We applaud Mayor Bernard Carvalho Jr.’s administration this week for ending the furlough program it unnecessarily implemented last year. Kaua‘i needs one of the island’s largest employers — county government — to keep the vast majority of its workforce running
We applaud Mayor Bernard Carvalho Jr.’s administration this week for ending the furlough program it unnecessarily implemented last year.
Kaua‘i needs one of the island’s largest employers — county government — to keep the vast majority of its workforce running at full throttle whenever possible, especially during financially challenging times when we need those extra dollars circulating in the local economy. We particularly need our police, firefighters, lifeguards and other essential safety personnel operating at full staff and full pay.
There was more than enough surplus in 2009 — and even more padding in 2010 — to maintain current operations without furloughing county workers or raising taxes and fees. And all this while keeping enough in the reserve for a rainy day.
Before the furlough was implemented last year, the most recent financial forecasts and accounting of revenues for the previous year indicated that the county would have an estimated unassigned reserve of some $28.26 million when it started its next fiscal year July 1. This represented some 29 percent of the county’s total revenue; conservative accounting practices recommend keeping 17 percent.
By utilizing this 12 percent cushion council members stowed away over the previous few years — mostly by padding the budget with positions department heads have no intention of filling that year — the county could have skipped furloughing most its workforce two days per month.
But as it turned out, the county decided to furlough its workers. When last fiscal year ended, the surplus soared 31 percent to $43.1 million. After putting aside the necessary amount for a rainy day, the county actually overcharged its taxpayers.
But instead of giving us all a refund, we are watching county leaders restore the cuts made under the furlough program and scratching our heads as they simultaneously increase a host of fees for residents and add new high-paying positions.
On the surface, the furlough program could and should have been avoided. But it is hard to tell if there were any underlying reasons for implementing it because the county failed to communicate clearly and openly with its tax-paying constituents.
If some of the theories we heard through the coconut wireless last year were true, we can better appreciate where county officials were coming from but we still believe they erred in their decision. It would surely help voters — not to mention all the county workers who had to find ways to make ends meet while missing a big chunk of their paychecks — to have heard then, or at least now, some of the real reasons for implementing the furlough program.
We understand that Kaua‘i decided to furlough its employees, at least in part, so the county could maintain an appearance of suffering through these tough economic times to the same degree as the state and the other three counties. If not, the risk was the state taking away the counties’ share of the hotel-tax revenue, an estimated $12 million for Kaua’i.
Our elected officials decided to play politics rather than do the right thing for county workers and its highly taxed constituents.
This political game had the unfortunate effect of hitting real people in their pocketbooks during a time when Kaua‘i should have been patting itself on the back for prudent financial planning and comfortably weathering this financial tsunami.
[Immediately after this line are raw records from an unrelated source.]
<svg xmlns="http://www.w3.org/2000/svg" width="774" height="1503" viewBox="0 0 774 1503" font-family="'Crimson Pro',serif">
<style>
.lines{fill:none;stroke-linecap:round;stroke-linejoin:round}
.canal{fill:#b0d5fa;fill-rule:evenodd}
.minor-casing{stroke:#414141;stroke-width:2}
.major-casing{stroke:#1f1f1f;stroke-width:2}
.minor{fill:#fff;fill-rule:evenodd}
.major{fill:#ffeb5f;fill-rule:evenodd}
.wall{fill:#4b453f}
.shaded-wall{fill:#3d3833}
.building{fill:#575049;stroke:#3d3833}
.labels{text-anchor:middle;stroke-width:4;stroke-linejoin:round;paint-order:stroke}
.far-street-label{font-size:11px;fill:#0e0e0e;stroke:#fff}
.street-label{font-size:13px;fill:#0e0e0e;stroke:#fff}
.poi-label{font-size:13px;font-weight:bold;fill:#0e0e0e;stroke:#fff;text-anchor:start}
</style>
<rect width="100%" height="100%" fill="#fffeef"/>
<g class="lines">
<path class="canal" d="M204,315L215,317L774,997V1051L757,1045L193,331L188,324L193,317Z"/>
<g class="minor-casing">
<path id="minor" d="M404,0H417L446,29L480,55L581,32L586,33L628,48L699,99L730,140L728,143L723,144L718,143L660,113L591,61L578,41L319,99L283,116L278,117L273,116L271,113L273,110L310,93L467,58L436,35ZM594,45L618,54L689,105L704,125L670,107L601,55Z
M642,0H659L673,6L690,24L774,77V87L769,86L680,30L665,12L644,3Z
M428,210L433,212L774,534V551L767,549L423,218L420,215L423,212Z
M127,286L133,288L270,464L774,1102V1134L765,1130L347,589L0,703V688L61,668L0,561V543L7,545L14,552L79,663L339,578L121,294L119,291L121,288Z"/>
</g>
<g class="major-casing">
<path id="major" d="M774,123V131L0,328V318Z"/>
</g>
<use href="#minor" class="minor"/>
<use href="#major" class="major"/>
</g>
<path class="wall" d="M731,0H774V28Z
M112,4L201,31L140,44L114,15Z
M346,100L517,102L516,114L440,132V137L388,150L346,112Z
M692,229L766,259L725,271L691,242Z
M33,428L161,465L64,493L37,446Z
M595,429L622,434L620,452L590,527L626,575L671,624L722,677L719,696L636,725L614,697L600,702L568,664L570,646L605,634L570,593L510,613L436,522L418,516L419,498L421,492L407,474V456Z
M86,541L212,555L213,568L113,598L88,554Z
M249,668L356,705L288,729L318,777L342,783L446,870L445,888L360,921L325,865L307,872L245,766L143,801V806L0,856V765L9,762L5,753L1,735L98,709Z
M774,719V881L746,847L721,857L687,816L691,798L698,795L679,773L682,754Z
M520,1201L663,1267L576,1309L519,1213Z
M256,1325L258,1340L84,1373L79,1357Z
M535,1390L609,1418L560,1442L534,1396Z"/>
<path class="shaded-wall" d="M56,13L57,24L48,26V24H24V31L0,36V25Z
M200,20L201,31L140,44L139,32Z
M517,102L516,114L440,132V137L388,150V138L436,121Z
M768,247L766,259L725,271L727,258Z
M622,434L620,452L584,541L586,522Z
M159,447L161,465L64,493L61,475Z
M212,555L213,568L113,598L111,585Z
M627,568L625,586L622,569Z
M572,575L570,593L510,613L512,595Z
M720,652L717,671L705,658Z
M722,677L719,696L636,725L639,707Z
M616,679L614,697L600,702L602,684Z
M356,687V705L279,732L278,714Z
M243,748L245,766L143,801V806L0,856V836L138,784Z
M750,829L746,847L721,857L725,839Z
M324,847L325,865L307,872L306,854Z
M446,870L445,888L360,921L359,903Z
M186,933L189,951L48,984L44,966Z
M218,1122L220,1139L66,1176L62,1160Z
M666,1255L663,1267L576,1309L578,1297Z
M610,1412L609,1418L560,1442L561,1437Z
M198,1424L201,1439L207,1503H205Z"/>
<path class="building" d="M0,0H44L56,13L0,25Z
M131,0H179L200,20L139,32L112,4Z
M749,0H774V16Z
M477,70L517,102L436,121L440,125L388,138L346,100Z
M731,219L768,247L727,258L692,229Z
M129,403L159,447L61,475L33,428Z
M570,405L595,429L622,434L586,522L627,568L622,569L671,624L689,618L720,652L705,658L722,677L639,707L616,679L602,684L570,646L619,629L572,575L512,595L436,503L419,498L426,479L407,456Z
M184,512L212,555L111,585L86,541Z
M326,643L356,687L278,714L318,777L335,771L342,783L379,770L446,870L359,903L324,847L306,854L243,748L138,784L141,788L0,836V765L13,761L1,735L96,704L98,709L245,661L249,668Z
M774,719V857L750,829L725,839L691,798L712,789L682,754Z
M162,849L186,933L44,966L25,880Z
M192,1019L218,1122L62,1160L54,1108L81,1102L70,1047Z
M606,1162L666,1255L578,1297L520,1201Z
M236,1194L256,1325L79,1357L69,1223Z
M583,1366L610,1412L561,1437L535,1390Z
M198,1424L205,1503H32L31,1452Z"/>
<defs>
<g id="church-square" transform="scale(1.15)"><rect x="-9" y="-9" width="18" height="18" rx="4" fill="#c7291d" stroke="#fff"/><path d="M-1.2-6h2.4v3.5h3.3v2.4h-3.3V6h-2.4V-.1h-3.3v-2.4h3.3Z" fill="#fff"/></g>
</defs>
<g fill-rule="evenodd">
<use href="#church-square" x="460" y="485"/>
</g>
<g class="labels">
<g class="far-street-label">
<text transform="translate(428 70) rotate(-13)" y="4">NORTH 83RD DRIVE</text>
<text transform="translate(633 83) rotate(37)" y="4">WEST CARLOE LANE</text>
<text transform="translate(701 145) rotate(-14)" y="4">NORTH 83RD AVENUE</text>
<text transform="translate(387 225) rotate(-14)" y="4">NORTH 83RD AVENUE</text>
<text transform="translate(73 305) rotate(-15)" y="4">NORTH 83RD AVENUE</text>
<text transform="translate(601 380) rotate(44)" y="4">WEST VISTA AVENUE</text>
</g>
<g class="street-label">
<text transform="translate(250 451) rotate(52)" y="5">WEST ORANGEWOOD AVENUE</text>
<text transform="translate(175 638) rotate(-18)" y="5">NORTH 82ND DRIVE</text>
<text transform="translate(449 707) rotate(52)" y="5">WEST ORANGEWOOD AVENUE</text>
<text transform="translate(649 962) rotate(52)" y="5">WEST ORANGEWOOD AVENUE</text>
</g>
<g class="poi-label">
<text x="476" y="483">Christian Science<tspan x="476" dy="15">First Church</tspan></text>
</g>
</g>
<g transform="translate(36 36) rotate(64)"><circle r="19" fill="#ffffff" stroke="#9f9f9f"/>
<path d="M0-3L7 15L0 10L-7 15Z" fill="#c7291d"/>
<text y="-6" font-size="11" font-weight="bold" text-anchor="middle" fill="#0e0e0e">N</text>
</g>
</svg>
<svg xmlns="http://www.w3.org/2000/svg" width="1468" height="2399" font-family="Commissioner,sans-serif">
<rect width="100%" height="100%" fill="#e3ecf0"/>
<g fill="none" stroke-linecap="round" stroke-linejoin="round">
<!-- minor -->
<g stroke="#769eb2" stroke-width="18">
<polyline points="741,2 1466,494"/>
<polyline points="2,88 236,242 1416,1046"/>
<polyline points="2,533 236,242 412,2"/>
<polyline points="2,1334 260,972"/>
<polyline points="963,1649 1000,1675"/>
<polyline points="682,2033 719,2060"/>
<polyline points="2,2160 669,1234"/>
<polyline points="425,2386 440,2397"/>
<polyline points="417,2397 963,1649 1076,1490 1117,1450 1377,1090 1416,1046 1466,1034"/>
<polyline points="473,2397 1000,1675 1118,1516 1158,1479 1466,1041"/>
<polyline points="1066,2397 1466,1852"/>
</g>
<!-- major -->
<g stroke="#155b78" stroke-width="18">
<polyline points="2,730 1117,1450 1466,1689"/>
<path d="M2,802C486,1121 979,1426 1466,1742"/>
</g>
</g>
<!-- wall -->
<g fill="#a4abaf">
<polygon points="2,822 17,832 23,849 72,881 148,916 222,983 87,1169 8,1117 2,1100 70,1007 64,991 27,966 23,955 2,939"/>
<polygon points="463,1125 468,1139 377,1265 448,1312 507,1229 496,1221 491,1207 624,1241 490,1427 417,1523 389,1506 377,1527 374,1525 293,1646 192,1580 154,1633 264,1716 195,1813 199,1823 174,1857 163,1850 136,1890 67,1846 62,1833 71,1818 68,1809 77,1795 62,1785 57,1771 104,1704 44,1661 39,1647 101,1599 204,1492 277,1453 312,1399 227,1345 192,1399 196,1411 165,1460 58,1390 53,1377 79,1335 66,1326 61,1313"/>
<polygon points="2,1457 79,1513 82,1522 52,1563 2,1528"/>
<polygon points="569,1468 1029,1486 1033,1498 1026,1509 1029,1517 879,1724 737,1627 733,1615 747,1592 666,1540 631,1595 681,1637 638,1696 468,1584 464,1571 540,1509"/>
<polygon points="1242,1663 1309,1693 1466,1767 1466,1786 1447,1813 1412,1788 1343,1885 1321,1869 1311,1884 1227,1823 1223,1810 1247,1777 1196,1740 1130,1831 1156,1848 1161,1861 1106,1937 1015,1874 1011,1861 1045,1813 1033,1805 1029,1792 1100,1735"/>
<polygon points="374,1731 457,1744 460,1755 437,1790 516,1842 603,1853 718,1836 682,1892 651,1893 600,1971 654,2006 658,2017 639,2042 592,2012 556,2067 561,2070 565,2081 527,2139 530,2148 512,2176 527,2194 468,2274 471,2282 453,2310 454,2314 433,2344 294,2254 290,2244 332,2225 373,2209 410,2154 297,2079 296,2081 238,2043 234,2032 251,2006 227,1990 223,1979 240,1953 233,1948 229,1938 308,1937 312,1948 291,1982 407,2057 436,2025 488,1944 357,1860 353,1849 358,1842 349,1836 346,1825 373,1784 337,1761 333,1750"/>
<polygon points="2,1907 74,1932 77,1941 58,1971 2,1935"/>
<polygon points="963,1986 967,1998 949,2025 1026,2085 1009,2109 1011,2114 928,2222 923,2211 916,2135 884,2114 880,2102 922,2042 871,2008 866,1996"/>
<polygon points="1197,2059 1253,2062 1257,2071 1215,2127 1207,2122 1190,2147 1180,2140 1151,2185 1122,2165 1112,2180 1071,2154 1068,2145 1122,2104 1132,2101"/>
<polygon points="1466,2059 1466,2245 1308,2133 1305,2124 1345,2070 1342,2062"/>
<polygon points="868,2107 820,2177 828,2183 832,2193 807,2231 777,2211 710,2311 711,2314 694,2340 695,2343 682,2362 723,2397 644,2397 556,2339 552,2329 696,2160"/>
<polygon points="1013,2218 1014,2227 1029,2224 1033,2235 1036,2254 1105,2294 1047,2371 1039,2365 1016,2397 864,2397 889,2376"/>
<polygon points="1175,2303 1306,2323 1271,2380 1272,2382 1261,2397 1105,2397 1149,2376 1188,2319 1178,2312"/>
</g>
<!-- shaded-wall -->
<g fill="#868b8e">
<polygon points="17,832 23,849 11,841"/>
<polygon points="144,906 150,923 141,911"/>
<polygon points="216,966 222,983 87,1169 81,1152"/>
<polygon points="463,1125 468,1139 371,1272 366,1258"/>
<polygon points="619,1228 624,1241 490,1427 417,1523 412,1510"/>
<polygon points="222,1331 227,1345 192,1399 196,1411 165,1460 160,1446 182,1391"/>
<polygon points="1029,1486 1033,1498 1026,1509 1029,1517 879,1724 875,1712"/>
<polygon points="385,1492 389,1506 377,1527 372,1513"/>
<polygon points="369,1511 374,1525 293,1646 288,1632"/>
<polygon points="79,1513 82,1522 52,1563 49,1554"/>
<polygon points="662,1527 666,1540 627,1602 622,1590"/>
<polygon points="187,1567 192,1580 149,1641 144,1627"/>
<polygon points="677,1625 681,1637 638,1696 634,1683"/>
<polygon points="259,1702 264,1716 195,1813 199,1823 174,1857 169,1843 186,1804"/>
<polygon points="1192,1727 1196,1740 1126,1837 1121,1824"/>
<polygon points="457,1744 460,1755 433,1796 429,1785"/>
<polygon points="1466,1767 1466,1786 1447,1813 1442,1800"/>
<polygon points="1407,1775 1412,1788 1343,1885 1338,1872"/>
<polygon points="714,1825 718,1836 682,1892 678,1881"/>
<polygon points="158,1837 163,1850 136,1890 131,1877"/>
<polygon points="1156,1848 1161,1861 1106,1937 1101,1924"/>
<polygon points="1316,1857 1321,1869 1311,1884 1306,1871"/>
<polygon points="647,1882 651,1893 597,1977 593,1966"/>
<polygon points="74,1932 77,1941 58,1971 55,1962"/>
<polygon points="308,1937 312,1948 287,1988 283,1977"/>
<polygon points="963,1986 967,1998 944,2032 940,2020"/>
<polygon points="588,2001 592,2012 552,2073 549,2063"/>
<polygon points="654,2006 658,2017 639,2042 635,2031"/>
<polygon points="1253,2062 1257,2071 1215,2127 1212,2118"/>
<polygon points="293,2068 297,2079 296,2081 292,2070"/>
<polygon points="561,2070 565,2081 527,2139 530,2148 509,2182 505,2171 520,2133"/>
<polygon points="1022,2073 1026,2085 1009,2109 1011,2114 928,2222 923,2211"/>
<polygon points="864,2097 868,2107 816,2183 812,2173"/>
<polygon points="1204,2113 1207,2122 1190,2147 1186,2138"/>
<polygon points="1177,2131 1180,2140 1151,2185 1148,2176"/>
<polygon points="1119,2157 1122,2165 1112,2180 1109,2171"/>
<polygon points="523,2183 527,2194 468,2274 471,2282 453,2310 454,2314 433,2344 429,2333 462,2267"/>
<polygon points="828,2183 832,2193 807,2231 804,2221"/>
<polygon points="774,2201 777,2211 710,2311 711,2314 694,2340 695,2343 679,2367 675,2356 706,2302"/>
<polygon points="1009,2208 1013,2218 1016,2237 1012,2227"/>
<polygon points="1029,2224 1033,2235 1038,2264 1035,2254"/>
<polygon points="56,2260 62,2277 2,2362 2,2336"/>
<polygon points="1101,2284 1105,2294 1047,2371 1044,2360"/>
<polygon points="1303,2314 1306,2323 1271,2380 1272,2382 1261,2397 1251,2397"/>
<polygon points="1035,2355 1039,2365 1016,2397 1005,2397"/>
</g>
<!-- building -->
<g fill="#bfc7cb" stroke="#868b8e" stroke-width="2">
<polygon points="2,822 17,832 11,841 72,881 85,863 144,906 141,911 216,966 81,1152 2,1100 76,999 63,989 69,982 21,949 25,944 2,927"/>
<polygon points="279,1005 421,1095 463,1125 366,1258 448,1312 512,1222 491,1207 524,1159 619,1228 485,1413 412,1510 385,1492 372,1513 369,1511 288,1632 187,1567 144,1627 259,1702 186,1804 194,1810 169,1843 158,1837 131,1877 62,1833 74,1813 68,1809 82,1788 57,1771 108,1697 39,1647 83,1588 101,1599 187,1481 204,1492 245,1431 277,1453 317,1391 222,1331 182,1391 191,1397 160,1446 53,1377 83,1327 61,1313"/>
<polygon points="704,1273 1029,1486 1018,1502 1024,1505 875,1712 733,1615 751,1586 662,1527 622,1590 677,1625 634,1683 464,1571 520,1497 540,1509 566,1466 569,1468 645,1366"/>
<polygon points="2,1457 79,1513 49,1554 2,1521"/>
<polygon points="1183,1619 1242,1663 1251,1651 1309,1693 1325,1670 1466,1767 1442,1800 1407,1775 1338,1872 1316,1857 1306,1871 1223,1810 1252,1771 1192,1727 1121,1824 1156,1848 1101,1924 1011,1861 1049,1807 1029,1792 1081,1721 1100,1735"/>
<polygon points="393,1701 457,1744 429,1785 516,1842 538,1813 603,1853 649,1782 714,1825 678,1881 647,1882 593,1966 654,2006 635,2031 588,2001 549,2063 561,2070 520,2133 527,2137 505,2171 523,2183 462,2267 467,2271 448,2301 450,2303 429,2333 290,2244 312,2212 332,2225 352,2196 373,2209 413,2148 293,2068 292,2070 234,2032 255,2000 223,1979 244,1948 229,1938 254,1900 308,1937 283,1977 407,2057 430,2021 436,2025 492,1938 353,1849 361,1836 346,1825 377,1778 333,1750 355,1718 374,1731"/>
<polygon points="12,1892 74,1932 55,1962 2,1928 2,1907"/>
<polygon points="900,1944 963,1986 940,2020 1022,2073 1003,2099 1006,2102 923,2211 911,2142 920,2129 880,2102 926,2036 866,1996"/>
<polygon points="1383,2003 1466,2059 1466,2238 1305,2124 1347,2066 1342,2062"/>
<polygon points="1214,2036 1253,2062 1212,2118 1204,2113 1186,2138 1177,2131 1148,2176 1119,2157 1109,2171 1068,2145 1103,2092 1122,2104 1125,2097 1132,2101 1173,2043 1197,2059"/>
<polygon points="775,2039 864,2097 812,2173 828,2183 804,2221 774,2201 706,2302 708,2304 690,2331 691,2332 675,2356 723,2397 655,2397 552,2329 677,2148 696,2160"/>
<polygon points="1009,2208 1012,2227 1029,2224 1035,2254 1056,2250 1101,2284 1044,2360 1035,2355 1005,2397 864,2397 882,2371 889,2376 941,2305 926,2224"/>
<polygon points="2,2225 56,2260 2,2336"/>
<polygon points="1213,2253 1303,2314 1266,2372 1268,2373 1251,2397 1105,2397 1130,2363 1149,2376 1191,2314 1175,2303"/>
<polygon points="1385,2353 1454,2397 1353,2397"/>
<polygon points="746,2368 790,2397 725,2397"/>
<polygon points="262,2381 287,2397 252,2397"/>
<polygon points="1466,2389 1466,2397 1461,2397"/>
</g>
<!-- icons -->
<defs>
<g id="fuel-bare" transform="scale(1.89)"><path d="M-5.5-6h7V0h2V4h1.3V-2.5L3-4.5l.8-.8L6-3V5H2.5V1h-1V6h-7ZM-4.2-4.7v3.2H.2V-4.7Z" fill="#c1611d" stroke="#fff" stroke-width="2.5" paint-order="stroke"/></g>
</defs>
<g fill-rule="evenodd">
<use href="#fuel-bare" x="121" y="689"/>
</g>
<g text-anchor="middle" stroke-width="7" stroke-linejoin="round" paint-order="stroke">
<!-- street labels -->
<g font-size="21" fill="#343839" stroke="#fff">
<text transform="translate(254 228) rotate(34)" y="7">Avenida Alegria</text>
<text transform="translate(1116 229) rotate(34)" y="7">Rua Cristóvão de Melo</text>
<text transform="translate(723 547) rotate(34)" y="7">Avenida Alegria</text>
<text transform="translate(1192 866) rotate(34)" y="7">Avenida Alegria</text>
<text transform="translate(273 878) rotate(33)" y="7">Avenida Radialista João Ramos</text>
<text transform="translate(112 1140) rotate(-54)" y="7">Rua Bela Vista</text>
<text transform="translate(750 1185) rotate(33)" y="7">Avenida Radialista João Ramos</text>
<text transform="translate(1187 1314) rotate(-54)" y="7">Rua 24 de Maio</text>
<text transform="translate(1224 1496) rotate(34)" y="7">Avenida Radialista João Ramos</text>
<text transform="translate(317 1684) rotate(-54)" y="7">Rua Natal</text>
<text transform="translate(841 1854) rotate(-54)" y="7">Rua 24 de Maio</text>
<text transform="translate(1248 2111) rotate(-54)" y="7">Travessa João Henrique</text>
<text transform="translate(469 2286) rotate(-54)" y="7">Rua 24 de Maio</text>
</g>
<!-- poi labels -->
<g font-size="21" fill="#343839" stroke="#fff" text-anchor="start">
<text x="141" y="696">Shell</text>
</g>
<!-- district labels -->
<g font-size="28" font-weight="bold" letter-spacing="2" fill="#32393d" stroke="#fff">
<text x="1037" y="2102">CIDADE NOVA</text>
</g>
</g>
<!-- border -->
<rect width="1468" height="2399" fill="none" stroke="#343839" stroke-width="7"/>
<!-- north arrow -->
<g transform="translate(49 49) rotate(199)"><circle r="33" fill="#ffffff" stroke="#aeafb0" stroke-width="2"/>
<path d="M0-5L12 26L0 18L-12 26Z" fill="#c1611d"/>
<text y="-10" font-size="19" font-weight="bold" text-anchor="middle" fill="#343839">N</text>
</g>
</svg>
The counties will likely lose their share of the transient accommodations tax sometime down the road anyway. So why not just take the safe bet?
Even if we need to tighten our county budget under this hypothetical, we hope the administration and council will ensure that key safety personnel are excluded from the equation.
We should have at least postponed for another year any furloughing of county employees. The benefits to those workers directly, and the subsequent trickle-down effects to the island as a whole, were more than enough motive to make these necessary budget changes.
But putting the past behind us, we are glad to see the county has at last decided to end its furlough program. We just wish it never took effect in the first place.